§ **本文抜粋**:
═══
2020年4Q時点の株主はこちらで確認できます→【SQ/米国株銘柄分析】ペイメントエコシステムの覇権の掌握を目指すフィンテック企業/スクエアの企業概要・ビジネスモデル・今後の株価見通し(将来性/成長性)を決算とCANSLIMの観点から考察。
Top Institutional Holders(スクエア株保有上位機関投資家)
以前は上位にいなかった三井住友トラストがゴールドマンサックスより上位に君臨しています。それ以外の異動は特に観測できません。GSの持分自体も変更ありません。
Top Mutual Fund Holders(スクエア株保有上位アクティブファンド)
「Top Mutual Fund Holders」に2020年の米国株式市場の英雄「ARK」が2位に君臨しています。
ベンチマークを超えるリターンを超えることが使命とされるのがアクティブファンド。
═══
§ **保存データ**:
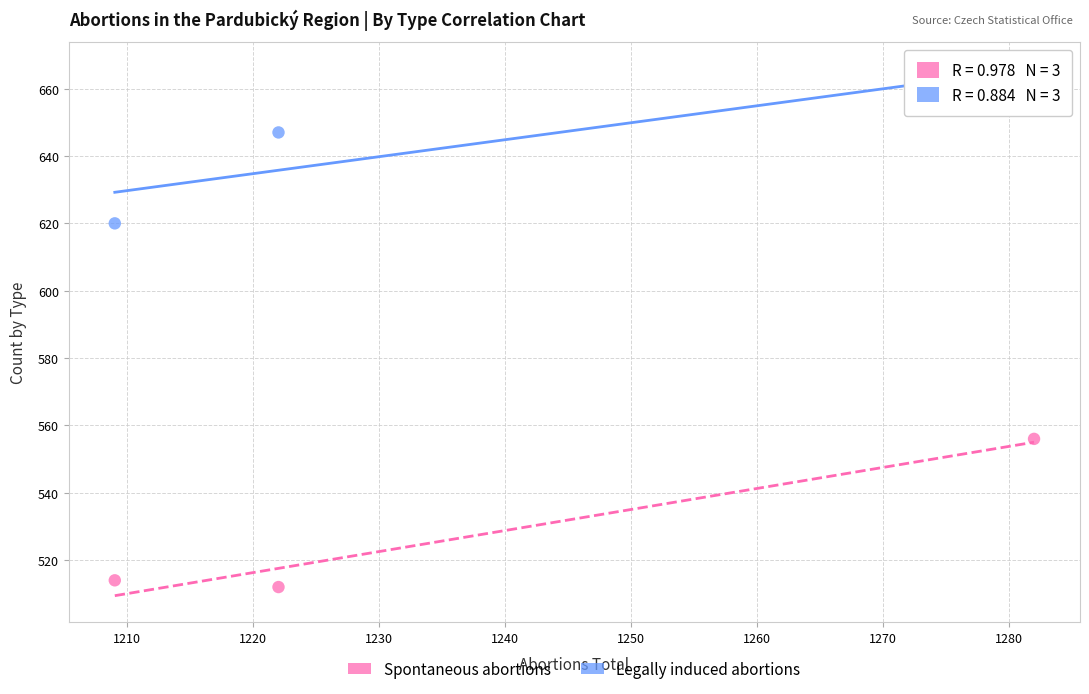

Which series contains the lowest Y value?

Spontaneous abortions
═══
§ **問題**:
本文抜粋の中で「以前は上位にいなかった」で始まる段落を、大事な事実を残して箇条書きに直してください。

§ **解答例**:
- 以前は上位にいなかった三井住友トラストが、ゴールドマンサックスより上位に入っている
- それ以外の異動は特に見られない
- ゴールドマンサックスの持分も変わっていない